Let's imagine we've really fulfilled our self, all the things that you would want to have gathered, a list of your ambitions. And then a second column next to it of your aspirations. So what are all those things that you will have wanted to breathe life into, to give? So one column is all the things you want to get, and the other column is all the things that you'd like to have given at the end of your life that will make you feel that your life has been a really great life, like a meaningful life.

I think that's a useful exercise because it begins to give you a sense of in the long arc of your life, I think, it's one of the anchors in disciplining your own immediate urgency to claim credit, be the person, gain authority, get recognized in a way that sometimes will wreck your leadership efforts because you won't have the patience to hold steady. You won't be able to hold the silence. You won't let somebody else get the credit, which sometimes you want to make happen, even though it may not be fair to you. It's more important to you that something's working. And I think one exercise then is that aspirations and ambitions, reflection, to anchor you.

I also think you need a sanctuary, a place where you can hear yourself think and detach from the pressures of the role that you're playing in other people's lives. I'm not recommending any particular sanctuary. It could be a friend's kitchen table where you routinely have tea. That could be your sanctuary. Or it could be a park where you like to walk, or it could be the gym where you exercise, or it could be a place where you pray with people or on your own. Or it could be a room in your house where you meditate. I'm not promoting any particular sanctuary. 

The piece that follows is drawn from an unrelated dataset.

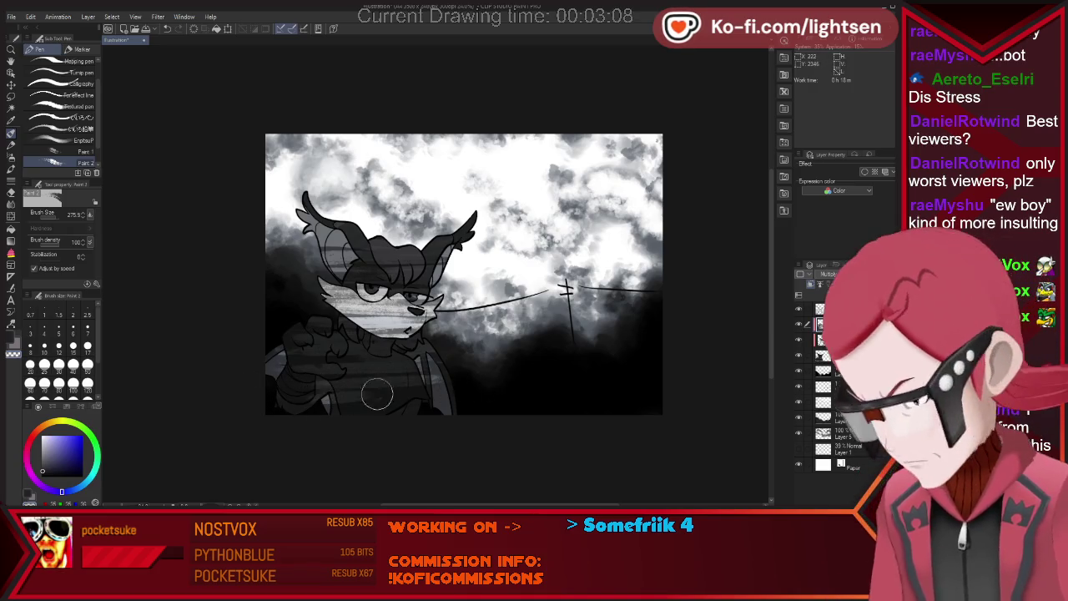
# Soften the strokes with a 452.8 soft eraser and 275.9 airbrush, then activate the top layer.
pyautogui.press('e')
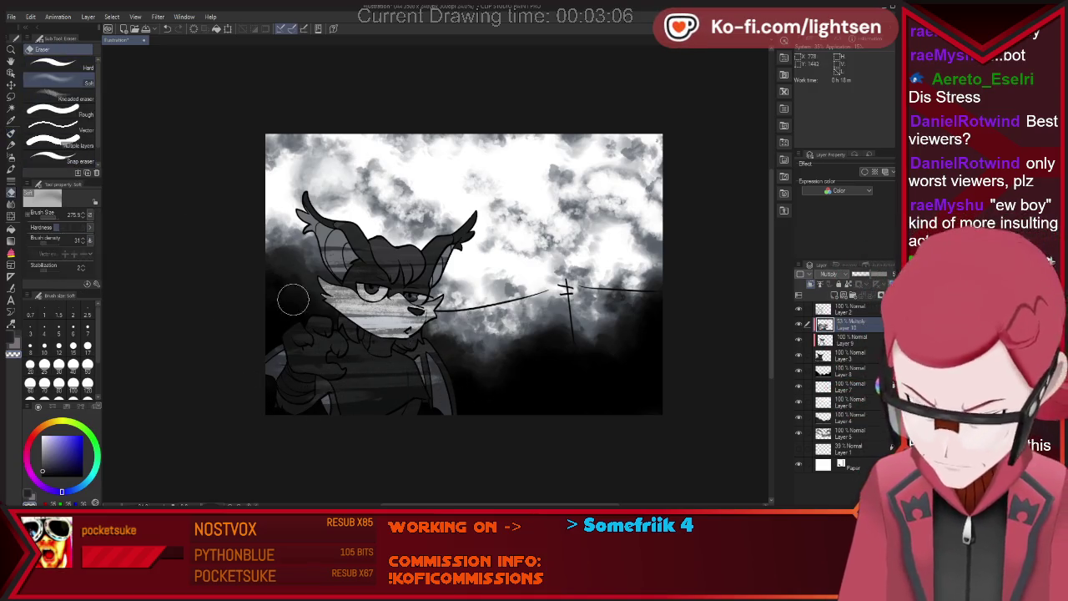
pyautogui.press('bracketright')
pyautogui.press('bracketright')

Another thing that will help you maintain a discipline are confidants-- partners who you can talk to, where there are no competing stakes-- different than allies. Allies will frequently be within the organization or political system. You need them, because you know together you're much stronger than separate. And they can also help you develop your point-of-view to be enriched by their point-of-view. Leadership becomes more dangerous if you're isolated, because the easiest way for people to neutralize your point-of-view is to neutralize you, particularly if you're representing a challenging set of questions.

We also need confidants-- people who are outside the system. And our hope is that you will discover people with whom, you can spill out the story without having to be a clean machine not worried that anybody could misuse the information, because they don't care about the issue. They're out here. So they can just listen to you and help you sort out what really matters to you, what risks are you ready to take, does it matter that much to you, what losses are you willing to sustain, to reorient you when you're hurt and you want to go in there and act outraged but that's the wrong move. You need confidants to help you manage what you call your ego. You can't do it by yourself. You can't lead alone.

I think we stay in the game maintaining the patience, tolerating the moments of despair by staying in touch with the good that you're doing, the meaning of the good that you're doing that's beyond any measure. And by giving yourself permission to take pleasure and heart and joy in the fruits of your own labor. And all of us have already done a lot of good in the world. We've touched lives. We've turned on the lights someplace with somebody, or many people. And I think in staying alive, our spirit, we have to let our self reconnect with all of that good that we have done already. I think it's really important to rejoice in the fruits of our labor. And one of the ways we can help each other over time ahead is to remind each other because we forget quickly. May we help each other take pleasure, gain joy from the fruits of your labor. Take care of each other.